While Don Nelson’s 47 win Warriors appear to be on the brink of elimination out West, the 40-38 Sixers — a little more than a full season removed from a divorce with Allen Iverson —have already qualified for an Eastern Conference playoff spot. Thus, wonders the Philadelphia Daily News’ Phil Jasner, where’s the love for head coach Maurice Cheeks?
When I wrote last week that, at least at that point, I didn’t have room on a three-man ballot for the 76ers’ Maurice Cheeks in the Coach of the Year voting and Sixers chairman Ed Snider insisted Cheeks was unquestionably Coach of the Year, I decided to throw out a lifelife.
I say unabashedly that Cheeks has done a marvelous job. The case for Cheeks includes a victory total that will exceed even the wildest expectations from a team that was predicted to finish dead last in the Eastern Conference, not having a single All-Star on the roster, having just three players who have ever been past the first round of the playoffs, adjusting to an in-season change of chief basketball executives, and starting the season as a lame duck before getting a 1-year extension.
I understand Snider’s loyalty to his team, but if the feeling’s that strong it makes me wonder whether the coach might be in line for an additional extension.
I feel no need to vote a specific way just because others might, but I also began to wonder what others in my position were thinking. Via independent requests and a weekly conference hookup with colleagues all over the NBA, I assembled 22 ballots. This is hardly scientific and might have nothing to do with the actual voting that is done by a committee with an April 17 deadline.
What came back was a list of eight different names, with five getting at least one first-place vote. New Orleans’ Byron Scott was the runaway winner, with 14 first-place votes and 89 points. Houston’s Rick Adelman was second with 31 points. Cheeks was third with 29. Adelman got three first-place votes. Cheeks got two.
I asked Cheeks yesterday who he would vote for if he had a ballot. He answered as graciously as I knew he would. And he did it without ever mentioning another coach’s name.

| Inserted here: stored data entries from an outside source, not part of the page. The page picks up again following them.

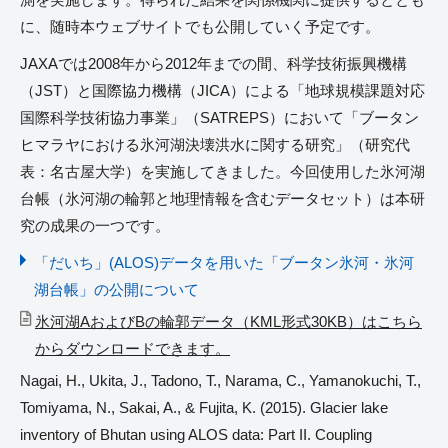
に、随時本ウェブサイトでも公開していく予定です。
JAXAでは2008年から2012年までの間、科学技術振興機構
（JST）と国際協力機構（JICA）による「地球規模課題対応
国際科学技術協力事業」（SATREPS）において「ブータン
ヒマラヤにおける氷河湖決壊洪水に関する研究」（研究代
表：名古屋大学）を実施してきました。今回使用した氷河湖
台帳（氷河湖の輪郭と地理情報を含むデータセット）は本研
究の成果の一つです。
「だいち」(ALOS)データを用いた「ブータン氷河・氷河
湖台帳」の公開について
氷河湖AおよびBの輪郭データ（KML形式30KB）はこちら
からダウンロードできます。
Nagai, H., Ukita, J., Tadono, T., Narama, C., Yamanokuchi, T.,
Tomiyama, N., Sakai, A., & Fujita, K. (2015). Glacier lake
inventory of Bhutan using ALOS data: Part II. Coupling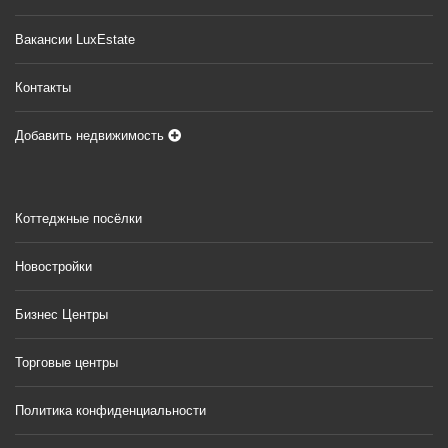
Вакансии LuxEstate
Контакты
Добавить недвижимость
Коттеджные посёлки
Новостройки
Бизнес Центры
Торговые центры
Политика конфиденциальности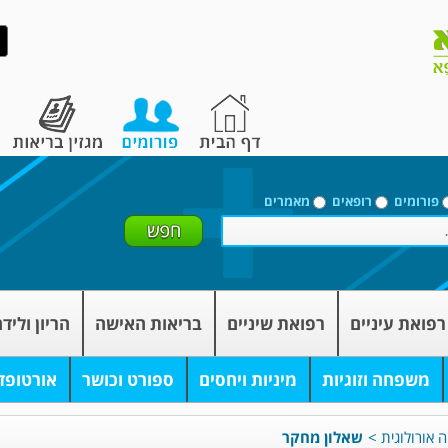
פורומים
רופאים
מאמרים
רפואת עיניים
רפואת שיניים
בריאות האישה
הריון וליד
משפחה וזוגיות
מיניות ויחסים
ספורט וכושר
אורטופד
ה אורולוגית
>
שאלון מחקר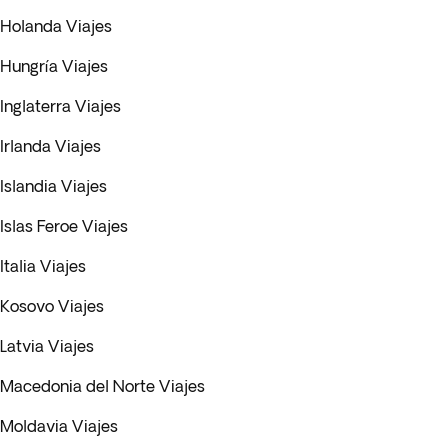
Holanda Viajes
Hungría Viajes
Inglaterra Viajes
Irlanda Viajes
Islandia Viajes
Islas Feroe Viajes
Italia Viajes
Kosovo Viajes
Latvia Viajes
Macedonia del Norte Viajes
Moldavia Viajes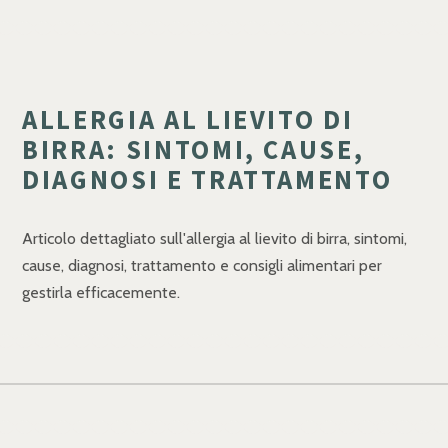
ALLERGIA AL LIEVITO DI
BIRRA: SINTOMI, CAUSE,
DIAGNOSI E TRATTAMENTO
Articolo dettagliato sull'allergia al lievito di birra, sintomi,
cause, diagnosi, trattamento e consigli alimentari per
gestirla efficacemente.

“Obviously, New Orleans has been very good,” he said. “Any time you win 22 games in a row [as Houston did], that’s very, very good. All the Western teams have been very good, Phoenix taking in [Shaquille O’Neal] . Anybody can win and it would be OK. It’s almost like making the All-Star Game; there’s always someone left out that deserves to be there.”
I can live with that. I hope Snider can.